With a tight budget while in college, most students have trouble affording computers. Thanks to Temple’s own Computer Recycling Center, located on the third floor of the TECH Center, students can get their own for just $50.
The CRC offers refurbished computers and monitors for $25 each, as well as assorted software and scanners it receives from the university. Students also get the keyboard, mouse and power cords free of charge with their orders.
Jonathan Latko, manager of the CRC, has been working for more than two years to get the facility ready and known to university departments, as well as students.

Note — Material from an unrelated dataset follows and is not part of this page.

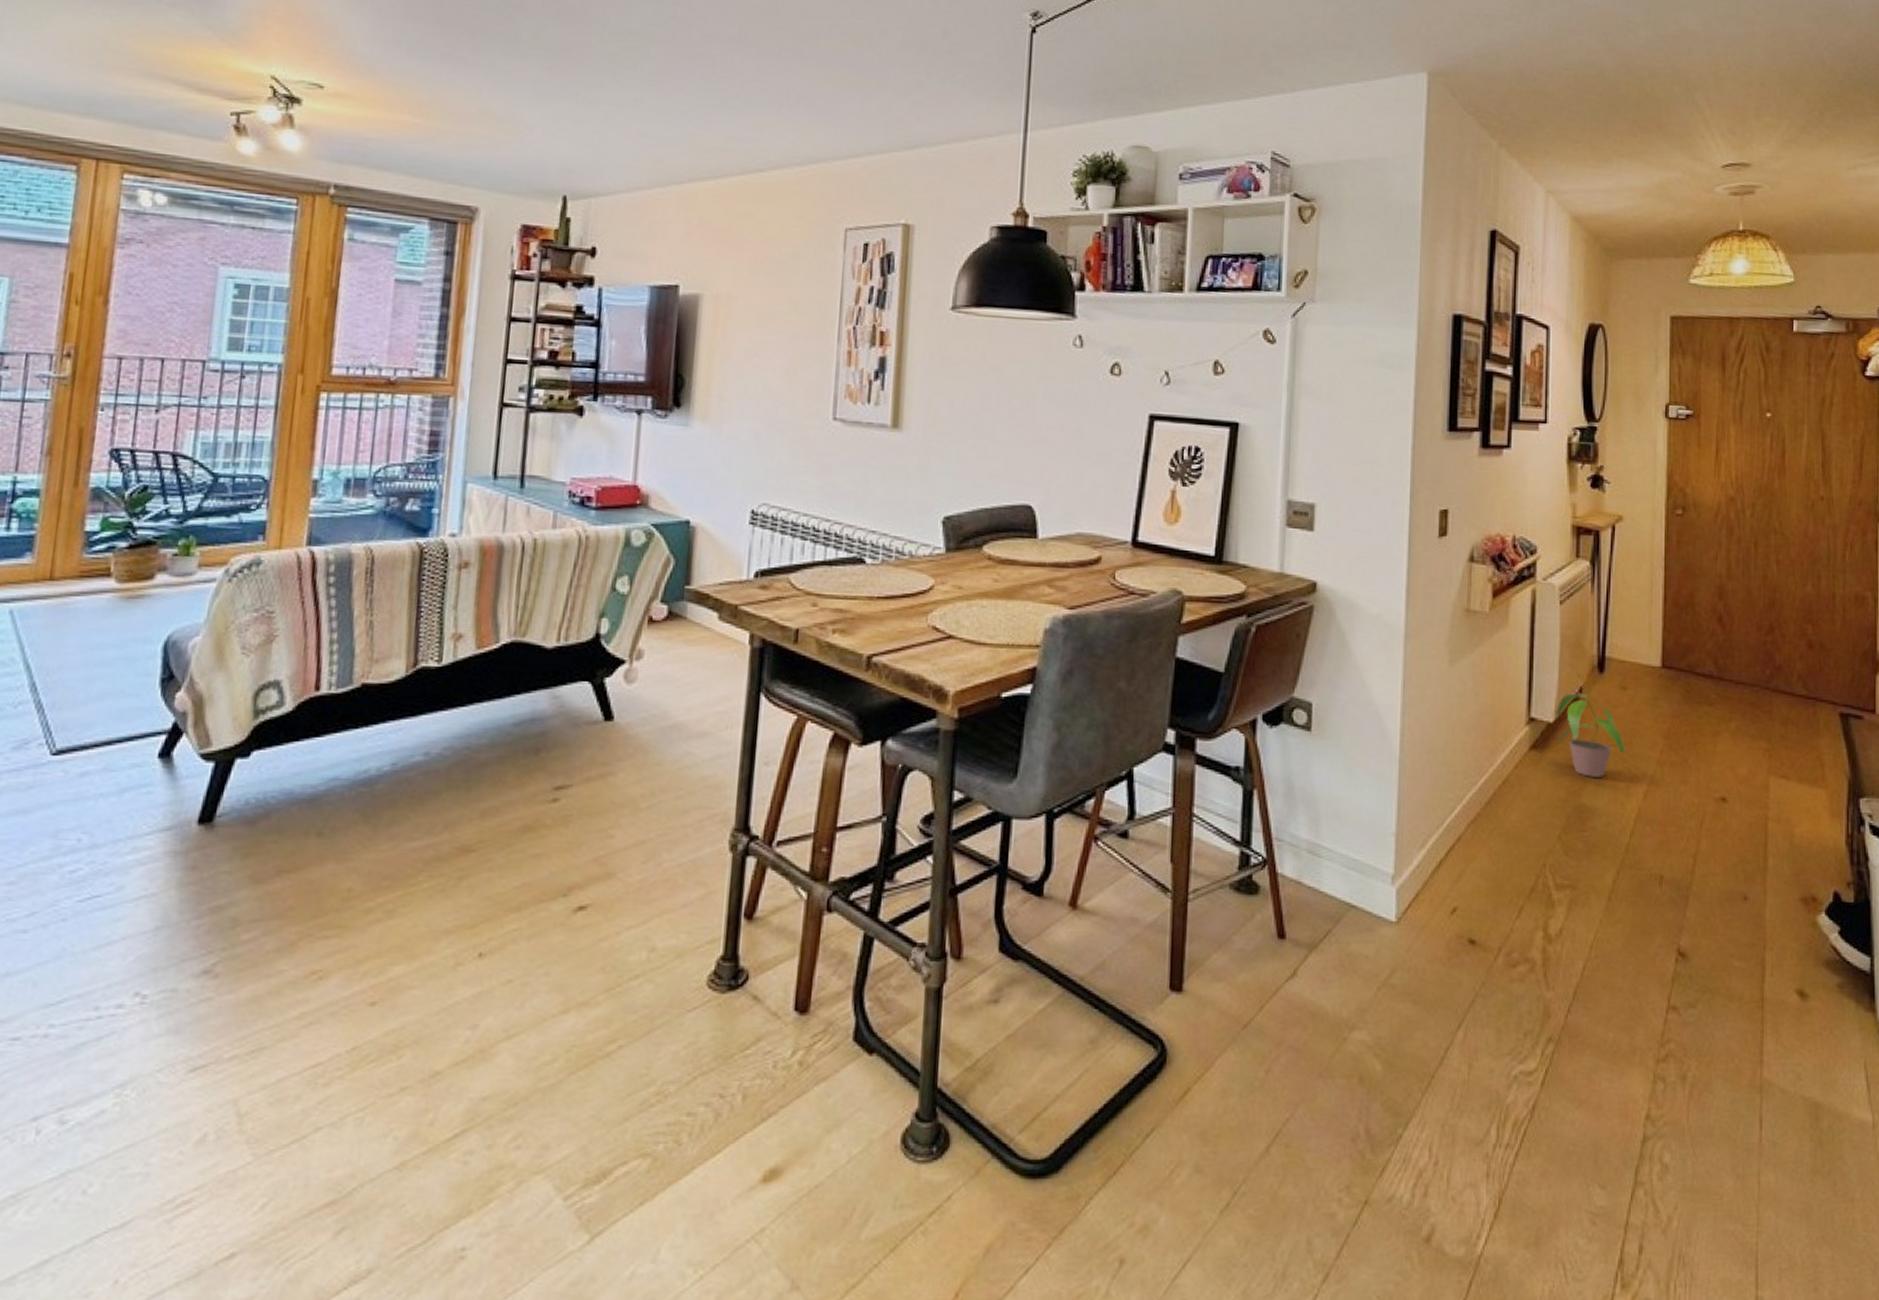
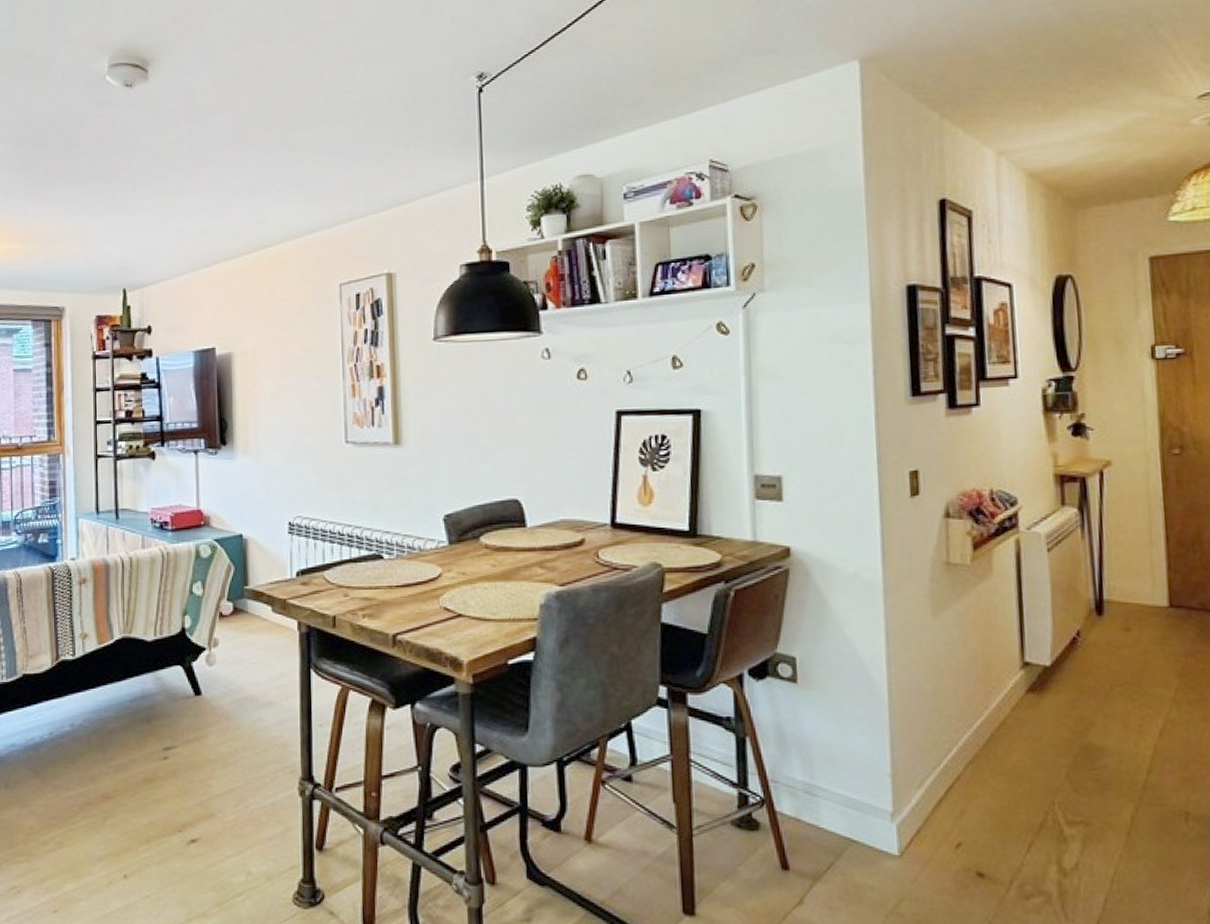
potted plant: present [1556,693,1625,777] -> none [1052,636,1134,717]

He uses a specific system for ordering that encourages self-service.
“Once we get the machines ready, we put them online,” Latko said. “For the first 30 days they’re online, only the departments can see them. Then, they move to personal purchase. You can log in and pick out your computer, monitor, printer and scanner, and complete your order and you come by and pick it up in a few days.”
The system for payment is made simple with a policy exclusive to Diamond Dollars to avoid problems. Students can deposit Diamond Dollars into their accounts at the office on Liacouras Walk or through TUportal. However, there is a limit to ordering from the CRC.
“You only get one order per semester,” Latko said. “There are ordering dates set to the first day in September, January and May, so three times a year you can buy a computer.”
Jonathan Latko, who developed the CRC from scratch four years ago, created something elite without even realizing it. Latko, with five student workers and one full-time employee, works daily to retrieve old equipment throughout Temple’s campuses and refurbish them so it’s ready to be sold.
“I present our entire system to about 50 universities twice every year, and nobody else has anything exactly like this,” he said. “So it’s pretty important.”
The CRC is also looking to use its computers to better the community surrounding Temple. This non-profit donation system will give underprivileged locals a technological advantage they wouldn’t otherwise have.
“We are able to get licenses for $5 each,” Latko said. “We’ll set up small computer labs for community groups, churches and schools. Soon, we’ll send 200 Macintoshes to schools in the neighborhood that Temple deals with.”
The CRC is also planning to run a collection campaign in the spring, during which students can bring any equipment they just want to get rid of. They’ll have trucks ready so that students can simply drop anything off that they no longer want.
The largest problem the CRC has right now is it is unknown to most students. It started off small, and over time gained more equipment and began to have a larger workload, and in turn, more inventory.
“Nobody expected me to be here,” Latko said. “Nobody expected me to have a full-time person. The more we can provide, the more revenue we can return, and the more they’ll allow me to expand.”
The CRC does everything it can to get computers for students who need them, which is why it doesn’t charge much. Latko tries to make the process as easy and inexpensive as possible.
“We’re not here to make money,” he said. “We’re here to give you something you can use. A lot of students come to campus and they don’t have a computer. We can help them.”